**課題の目的**
本文で、谷田氏が大阪大学工学部の第1志望として書いた学科は何ですか。

**本文**
【重要】技術情報誌『O plus E』休刊のお知らせ

地道に続けていれば,道が開けてくる大阪大学/日本光学会 谷田 純

国語と社会が嫌いで理系に進む

聞き手:光学分野に進まれたきっかけと,これまでの研究テーマについてお聞かせください。

谷田:子どものころから理科は好きでした。育ったのは大阪のど真ん中でしたので,自然が豊かだったわけではありません。ただ,小学校1年のころに1年ほど大阪府の郊外のほうに引っ越しました。そこは,家の裏が田んぼで,オタマジャクシやカエル,水生昆虫などが多くいました。自然豊かな所で,生き物に接して理科は面白いなと子ども心に感じました。
 中学,高校に進んでも変わらず理系志望でした。当然かなと自分では思っていました。といいますか,国語と社会には興味がもてず苦手でしたので(笑)。それで理系に進み,大学をどこにしようか迷っているときに,大阪大学工学部の学科紹介を見る機会がありました。当時は多くの学科に分かれており,20以上の学科の中から5つまで志望できました。
 受験科目では有機化学に興味があり,化学系の学科を考えていたのですが,応用物理学科の学科紹介というのが,ちょっと得体が知れませんでした。計算機をやり,物性もやり,そして光もやるということで,なにかわからないけどちょっと面白そうだなと感じ,実力的には難しかったのですが,第1志望に書いてしまいました。そうしたらどういうわけか,第1志望で合格し,応用物理学科に入学することになりました。

**データ抜粋**
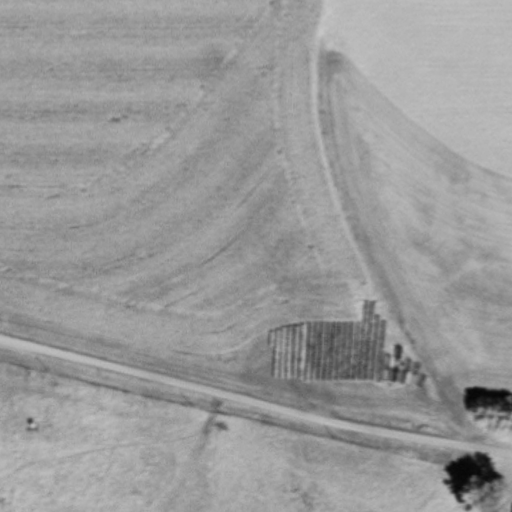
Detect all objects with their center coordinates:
road: (255, 400)
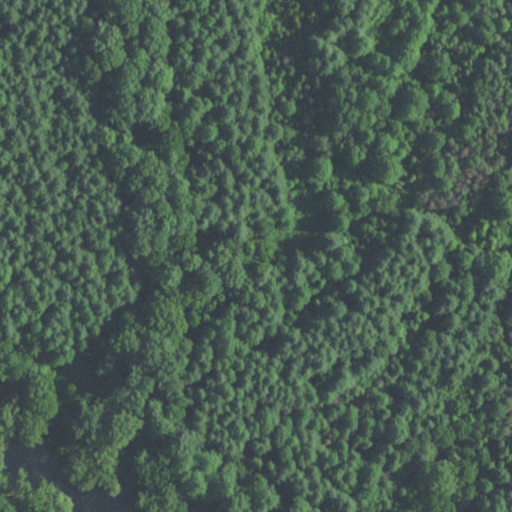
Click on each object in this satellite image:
river: (51, 477)
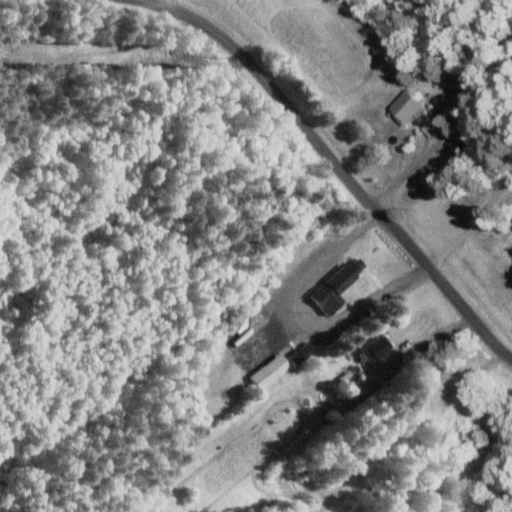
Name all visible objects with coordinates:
building: (409, 104)
road: (337, 164)
road: (405, 171)
road: (468, 226)
building: (336, 287)
road: (298, 317)
building: (375, 348)
building: (303, 352)
building: (272, 369)
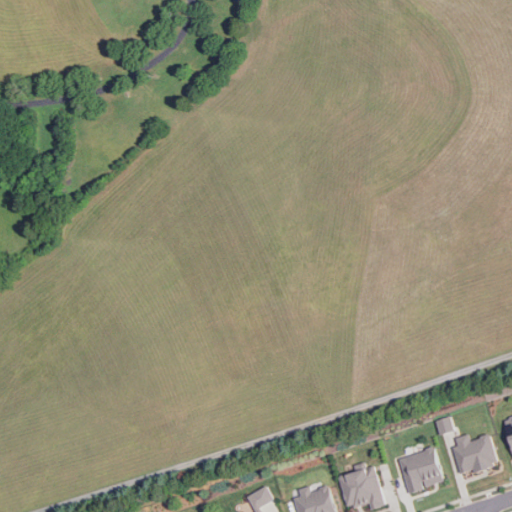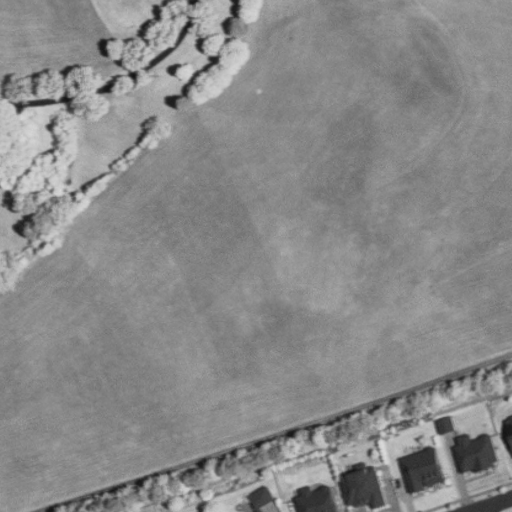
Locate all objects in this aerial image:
road: (113, 84)
building: (509, 425)
building: (509, 425)
road: (274, 434)
building: (468, 447)
building: (469, 448)
building: (422, 469)
building: (423, 469)
building: (363, 486)
building: (363, 486)
building: (261, 498)
building: (261, 498)
building: (315, 499)
building: (316, 500)
road: (490, 504)
road: (478, 510)
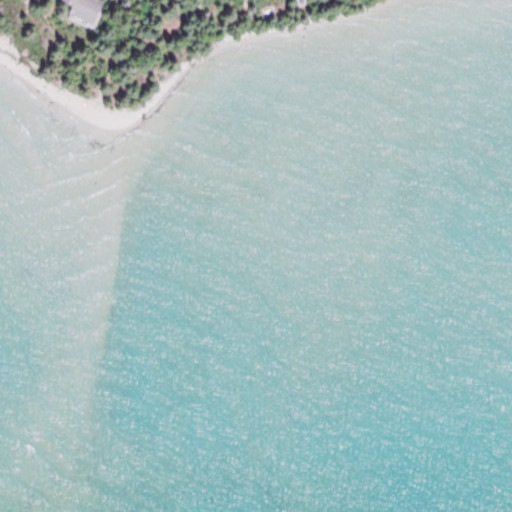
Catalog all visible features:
building: (87, 9)
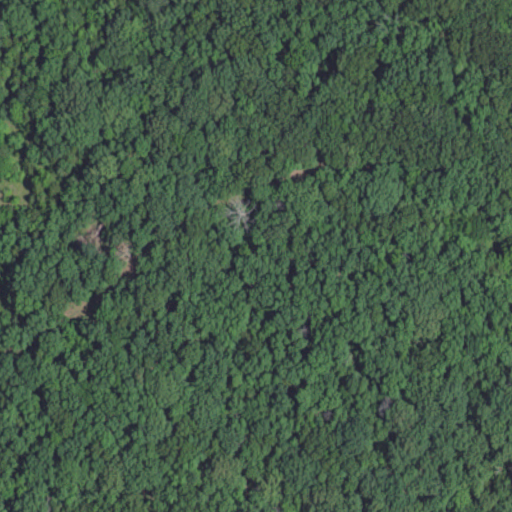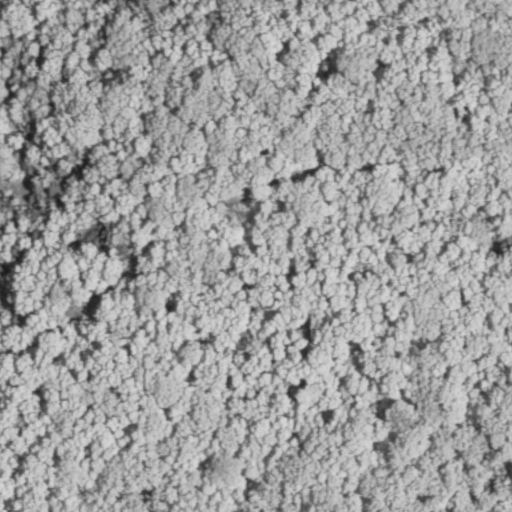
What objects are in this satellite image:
road: (215, 221)
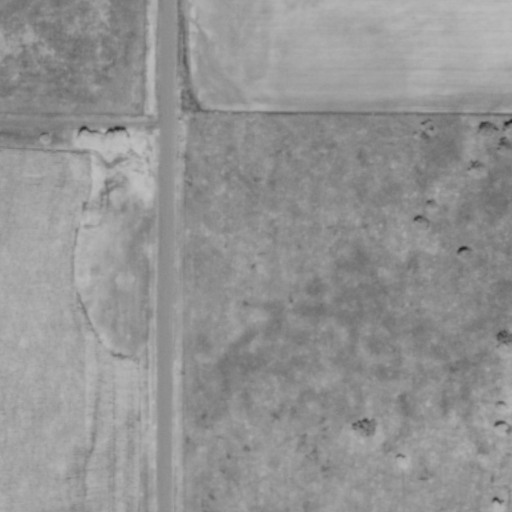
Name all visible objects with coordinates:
road: (166, 255)
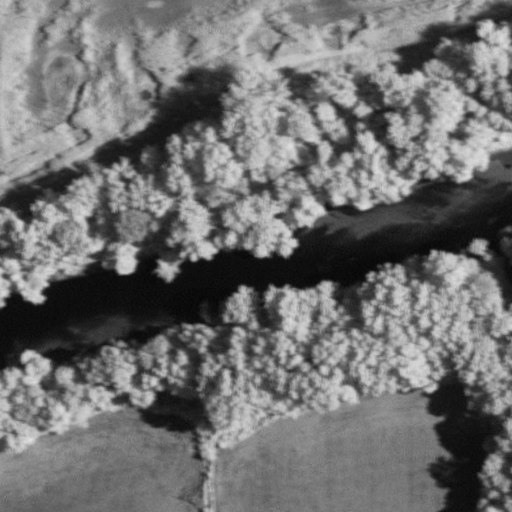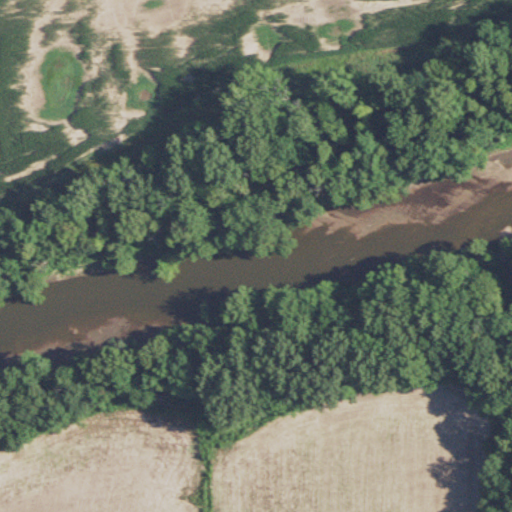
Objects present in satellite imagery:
river: (257, 268)
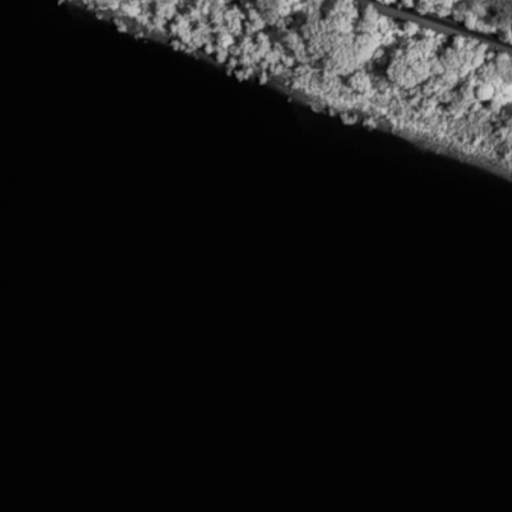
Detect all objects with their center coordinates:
road: (399, 4)
road: (462, 24)
road: (434, 25)
river: (256, 365)
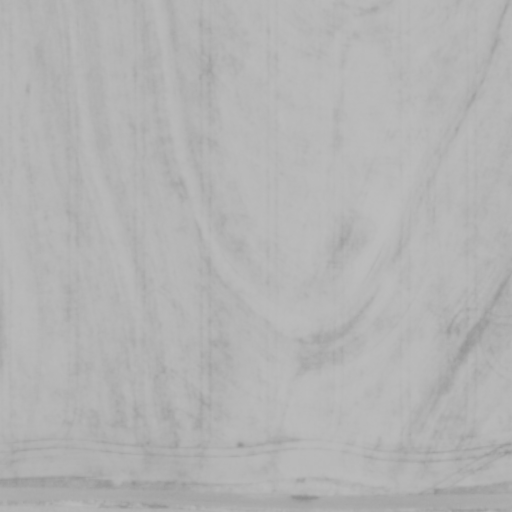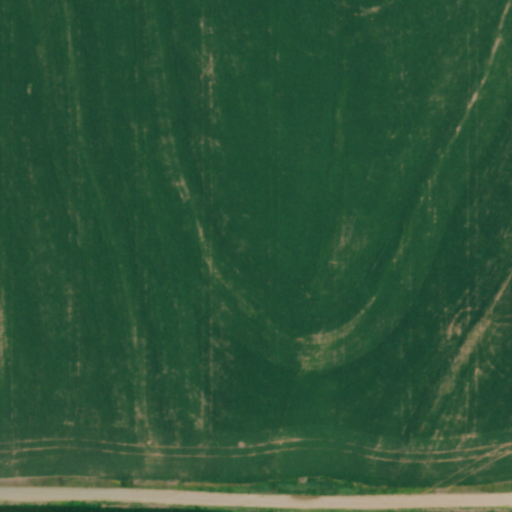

**最終結果**
応用物理学科です。